### Try it
Copy the items from the start through the line containing "Zveřejněno: 6. srpna", swapping "Plný úvazek" for "Zkrácený úvazek" and leaving everything else unchanged.

[Saved data entries]
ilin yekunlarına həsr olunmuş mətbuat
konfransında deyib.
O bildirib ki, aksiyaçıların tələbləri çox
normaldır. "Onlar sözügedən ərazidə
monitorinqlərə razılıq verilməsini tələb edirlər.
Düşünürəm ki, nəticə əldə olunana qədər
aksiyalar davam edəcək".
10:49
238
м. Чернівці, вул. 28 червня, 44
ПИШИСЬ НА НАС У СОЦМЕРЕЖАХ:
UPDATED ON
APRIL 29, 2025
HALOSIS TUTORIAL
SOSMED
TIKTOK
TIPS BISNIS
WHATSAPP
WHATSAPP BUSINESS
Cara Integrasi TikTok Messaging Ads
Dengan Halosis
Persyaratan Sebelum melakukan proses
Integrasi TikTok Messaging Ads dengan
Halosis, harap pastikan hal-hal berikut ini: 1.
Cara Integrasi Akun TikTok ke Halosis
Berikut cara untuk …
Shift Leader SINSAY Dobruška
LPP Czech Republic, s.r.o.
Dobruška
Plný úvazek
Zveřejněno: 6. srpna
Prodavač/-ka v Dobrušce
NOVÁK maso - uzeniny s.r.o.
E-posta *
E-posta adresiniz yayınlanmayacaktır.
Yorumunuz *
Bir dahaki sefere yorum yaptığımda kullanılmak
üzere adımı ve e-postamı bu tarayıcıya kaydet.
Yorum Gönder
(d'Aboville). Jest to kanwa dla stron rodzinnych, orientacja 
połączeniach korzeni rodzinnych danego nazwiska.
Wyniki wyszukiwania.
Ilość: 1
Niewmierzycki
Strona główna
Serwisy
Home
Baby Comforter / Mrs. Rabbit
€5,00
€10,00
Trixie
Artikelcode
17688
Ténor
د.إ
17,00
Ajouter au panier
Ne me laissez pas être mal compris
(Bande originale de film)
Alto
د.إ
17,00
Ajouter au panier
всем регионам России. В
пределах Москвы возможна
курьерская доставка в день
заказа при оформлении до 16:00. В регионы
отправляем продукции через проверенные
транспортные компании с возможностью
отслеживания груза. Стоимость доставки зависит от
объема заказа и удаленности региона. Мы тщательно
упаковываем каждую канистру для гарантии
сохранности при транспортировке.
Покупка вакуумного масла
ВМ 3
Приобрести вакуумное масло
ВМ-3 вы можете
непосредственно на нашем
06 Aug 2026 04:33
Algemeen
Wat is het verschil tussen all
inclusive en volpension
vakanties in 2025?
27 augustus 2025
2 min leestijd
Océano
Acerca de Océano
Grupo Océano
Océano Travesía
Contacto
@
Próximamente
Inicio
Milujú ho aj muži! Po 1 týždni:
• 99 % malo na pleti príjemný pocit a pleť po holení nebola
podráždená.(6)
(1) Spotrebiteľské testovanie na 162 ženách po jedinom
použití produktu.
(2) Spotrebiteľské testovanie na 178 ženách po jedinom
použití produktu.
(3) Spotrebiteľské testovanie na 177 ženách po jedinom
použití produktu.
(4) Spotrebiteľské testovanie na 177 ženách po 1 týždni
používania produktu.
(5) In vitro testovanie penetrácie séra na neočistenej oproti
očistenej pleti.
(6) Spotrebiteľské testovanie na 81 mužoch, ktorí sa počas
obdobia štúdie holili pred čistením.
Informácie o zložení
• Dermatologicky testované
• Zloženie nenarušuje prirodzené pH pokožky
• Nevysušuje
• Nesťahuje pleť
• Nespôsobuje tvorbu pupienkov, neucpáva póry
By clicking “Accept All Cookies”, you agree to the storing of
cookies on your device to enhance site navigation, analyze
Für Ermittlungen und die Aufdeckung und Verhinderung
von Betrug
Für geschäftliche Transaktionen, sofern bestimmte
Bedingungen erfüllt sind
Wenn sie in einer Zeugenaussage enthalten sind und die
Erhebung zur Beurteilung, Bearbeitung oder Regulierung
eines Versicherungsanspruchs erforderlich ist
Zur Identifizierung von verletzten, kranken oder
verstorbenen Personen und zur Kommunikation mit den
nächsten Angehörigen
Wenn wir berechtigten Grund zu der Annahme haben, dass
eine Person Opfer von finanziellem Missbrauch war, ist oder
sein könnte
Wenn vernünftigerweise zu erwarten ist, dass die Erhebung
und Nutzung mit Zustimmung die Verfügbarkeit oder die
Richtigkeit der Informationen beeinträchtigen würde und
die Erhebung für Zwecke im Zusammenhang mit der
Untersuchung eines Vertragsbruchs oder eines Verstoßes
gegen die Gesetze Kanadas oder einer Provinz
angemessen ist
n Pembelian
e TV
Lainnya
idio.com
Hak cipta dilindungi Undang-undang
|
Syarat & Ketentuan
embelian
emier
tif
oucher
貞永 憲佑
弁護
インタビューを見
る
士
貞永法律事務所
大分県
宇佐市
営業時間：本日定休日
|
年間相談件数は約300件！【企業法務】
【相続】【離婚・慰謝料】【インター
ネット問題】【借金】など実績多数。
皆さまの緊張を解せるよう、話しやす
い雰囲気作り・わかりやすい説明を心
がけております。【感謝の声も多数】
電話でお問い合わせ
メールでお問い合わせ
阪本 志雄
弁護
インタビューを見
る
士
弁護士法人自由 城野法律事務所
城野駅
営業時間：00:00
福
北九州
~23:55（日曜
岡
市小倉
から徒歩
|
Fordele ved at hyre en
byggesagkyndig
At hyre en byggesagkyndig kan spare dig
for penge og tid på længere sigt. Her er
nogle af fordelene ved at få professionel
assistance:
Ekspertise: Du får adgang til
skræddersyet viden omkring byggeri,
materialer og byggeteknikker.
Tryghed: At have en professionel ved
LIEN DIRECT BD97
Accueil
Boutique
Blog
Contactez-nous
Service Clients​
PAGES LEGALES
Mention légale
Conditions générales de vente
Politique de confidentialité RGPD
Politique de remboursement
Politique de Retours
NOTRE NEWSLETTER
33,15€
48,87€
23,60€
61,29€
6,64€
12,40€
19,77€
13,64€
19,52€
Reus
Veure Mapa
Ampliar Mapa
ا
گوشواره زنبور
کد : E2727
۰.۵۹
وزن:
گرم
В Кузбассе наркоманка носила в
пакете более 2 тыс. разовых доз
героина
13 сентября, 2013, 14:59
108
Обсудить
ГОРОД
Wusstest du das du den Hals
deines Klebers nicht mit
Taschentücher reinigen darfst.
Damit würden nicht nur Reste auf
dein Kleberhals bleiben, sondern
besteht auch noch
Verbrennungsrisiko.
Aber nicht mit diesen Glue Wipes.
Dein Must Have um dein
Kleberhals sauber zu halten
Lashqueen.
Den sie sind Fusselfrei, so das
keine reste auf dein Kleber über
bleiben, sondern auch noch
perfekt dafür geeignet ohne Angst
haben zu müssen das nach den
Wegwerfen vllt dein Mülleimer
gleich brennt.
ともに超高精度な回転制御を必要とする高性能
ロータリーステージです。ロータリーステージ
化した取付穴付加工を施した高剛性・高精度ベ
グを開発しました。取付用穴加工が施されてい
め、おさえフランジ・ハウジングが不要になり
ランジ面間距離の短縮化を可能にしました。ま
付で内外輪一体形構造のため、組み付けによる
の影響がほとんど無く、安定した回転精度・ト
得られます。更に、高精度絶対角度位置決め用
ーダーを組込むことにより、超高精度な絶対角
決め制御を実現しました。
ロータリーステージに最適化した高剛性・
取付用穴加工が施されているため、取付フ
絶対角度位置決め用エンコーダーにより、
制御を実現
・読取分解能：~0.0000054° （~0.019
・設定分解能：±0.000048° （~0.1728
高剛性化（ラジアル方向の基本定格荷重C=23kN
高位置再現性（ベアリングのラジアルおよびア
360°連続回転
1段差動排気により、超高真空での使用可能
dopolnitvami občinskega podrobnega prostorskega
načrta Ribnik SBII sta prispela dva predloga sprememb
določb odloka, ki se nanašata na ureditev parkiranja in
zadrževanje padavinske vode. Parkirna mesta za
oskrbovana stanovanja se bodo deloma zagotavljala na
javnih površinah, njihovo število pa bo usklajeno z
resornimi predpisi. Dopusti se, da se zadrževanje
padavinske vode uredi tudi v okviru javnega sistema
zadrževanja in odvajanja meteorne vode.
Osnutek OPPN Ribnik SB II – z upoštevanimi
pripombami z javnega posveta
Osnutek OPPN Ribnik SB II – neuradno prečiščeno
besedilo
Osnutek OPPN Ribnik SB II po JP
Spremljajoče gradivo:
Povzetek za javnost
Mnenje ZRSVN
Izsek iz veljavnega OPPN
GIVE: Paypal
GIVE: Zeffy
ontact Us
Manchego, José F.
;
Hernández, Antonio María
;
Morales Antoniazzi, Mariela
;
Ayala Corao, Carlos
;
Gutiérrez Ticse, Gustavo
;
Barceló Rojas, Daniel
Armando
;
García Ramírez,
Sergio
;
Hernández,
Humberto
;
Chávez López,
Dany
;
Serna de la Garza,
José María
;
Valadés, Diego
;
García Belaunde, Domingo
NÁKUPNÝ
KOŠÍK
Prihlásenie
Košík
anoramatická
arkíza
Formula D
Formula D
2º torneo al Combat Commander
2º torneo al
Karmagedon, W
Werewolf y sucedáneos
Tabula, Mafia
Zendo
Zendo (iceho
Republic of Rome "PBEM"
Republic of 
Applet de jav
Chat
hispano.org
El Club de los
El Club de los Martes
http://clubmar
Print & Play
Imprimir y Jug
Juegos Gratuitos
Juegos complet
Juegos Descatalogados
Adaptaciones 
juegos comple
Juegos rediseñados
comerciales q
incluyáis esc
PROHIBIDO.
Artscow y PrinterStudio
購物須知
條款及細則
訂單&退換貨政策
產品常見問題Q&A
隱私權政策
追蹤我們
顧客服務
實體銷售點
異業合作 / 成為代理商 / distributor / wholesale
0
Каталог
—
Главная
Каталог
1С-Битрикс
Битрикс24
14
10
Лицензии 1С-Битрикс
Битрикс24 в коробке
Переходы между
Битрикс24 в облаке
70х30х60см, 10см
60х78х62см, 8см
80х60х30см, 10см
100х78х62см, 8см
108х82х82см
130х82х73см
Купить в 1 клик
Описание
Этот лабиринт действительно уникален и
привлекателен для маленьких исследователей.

### Output of the exercise
ilin yekunlarına həsr olunmuş mətbuat
konfransında deyib.
O bildirib ki, aksiyaçıların tələbləri çox
normaldır. "Onlar sözügedən ərazidə
monitorinqlərə razılıq verilməsini tələb edirlər.
Düşünürəm ki, nəticə əldə olunana qədər
aksiyalar davam edəcək".
10:49
238
м. Чернівці, вул. 28 червня, 44
ПИШИСЬ НА НАС У СОЦМЕРЕЖАХ:
UPDATED ON
APRIL 29, 2025
HALOSIS TUTORIAL
SOSMED
TIKTOK
TIPS BISNIS
WHATSAPP
WHATSAPP BUSINESS
Cara Integrasi TikTok Messaging Ads
Dengan Halosis
Persyaratan Sebelum melakukan proses
Integrasi TikTok Messaging Ads dengan
Halosis, harap pastikan hal-hal berikut ini: 1.
Cara Integrasi Akun TikTok ke Halosis
Berikut cara untuk …
Shift Leader SINSAY Dobruška
LPP Czech Republic, s.r.o.
Dobruška
Zkrácený úvazek
Zveřejněno: 6. srpna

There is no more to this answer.